Extracted records:
════════
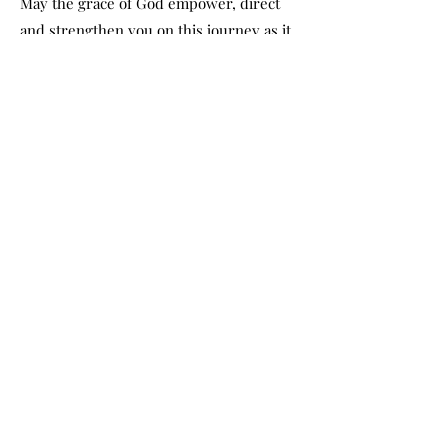
May the grace of God empower, direct
and strengthen you on this journey as it
has on ours. As founding pastors, we
know beyond a shadow of a doubt that
you will reach your full potential in
Christ as you commit to discovering
God's destiny for your life through the
Christian Family Church International
Bible College and the School of Timothy.
– Apostle Theo Wolmarans
1st, 2nd and 3rd year
program
1st year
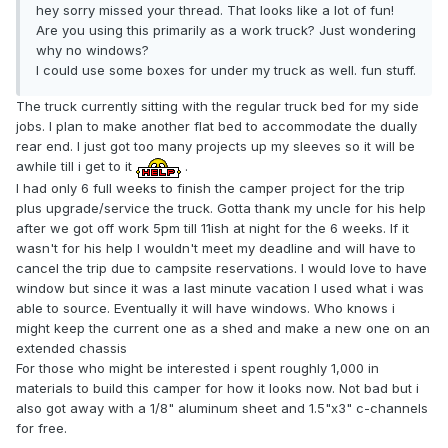
hey sorry missed your thread. That looks like a lot of fun!
Are you using this primarily as a work truck? Just wondering
why no windows?
I could use some boxes for under my truck as well. fun stuff.
The truck currently sitting with the regular truck bed for my side
jobs. I plan to make another flat bed to accommodate the dually
rear end. I just got too many projects up my sleeves so it will be
awhile till i get to it
.
I had only 6 full weeks to finish the camper project for the trip
plus upgrade/service the truck. Gotta thank my uncle for his help
after we got off work 5pm till 11ish at night for the 6 weeks. If it
wasn't for his help I wouldn't meet my deadline and will have to
cancel the trip due to campsite reservations. I would love to have
window but since it was a last minute vacation I used what i was
able to source. Eventually it will have windows. Who knows i
might keep the current one as a shed and make a new one on an
extended chassis
For those who might be interested i spent roughly 1,000 in
materials to build this camper for how it looks now. Not bad but i
also got away with a 1/8" aluminum sheet and 1.5"x3" c-channels
for free.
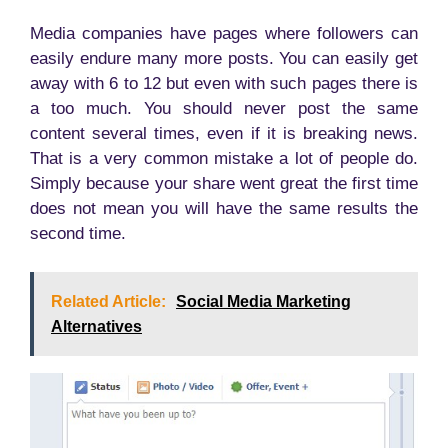
Media companies have pages where followers can
easily endure many more posts. You can easily get
away with 6 to 12 but even with such pages there is
a too much. You should never post the same
content several times, even if it is breaking news.
That is a very common mistake a lot of people do.
Simply because your share went great the first time
does not mean you will have the same results the
second time.
Related Article:
Social Media Marketing
Alternatives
════════
**Exercise aim**
Exactly the lines from the one that contains "after we got" to the last line of the data, both included, should be set down, and no pictures should appear among them.

**Solution**
after we got off work 5pm till 11ish at night for the 6 weeks. If it
wasn't for his help I wouldn't meet my deadline and will have to
cancel the trip due to campsite reservations. I would love to have
window but since it was a last minute vacation I used what i was
able to source. Eventually it will have windows. Who knows i
might keep the current one as a shed and make a new one on an
extended chassis
For those who might be interested i spent roughly 1,000 in
materials to build this camper for how it looks now. Not bad but i
also got away with a 1/8" aluminum sheet and 1.5"x3" c-channels
for free.
Media companies have pages where followers can
easily endure many more posts. You can easily get
away with 6 to 12 but even with such pages there is
a too much. You should never post the same
content several times, even if it is breaking news.
That is a very common mistake a lot of people do.
Simply because your share went great the first time
does not mean you will have the same results the
second time.
Related Article:
Social Media Marketing
Alternatives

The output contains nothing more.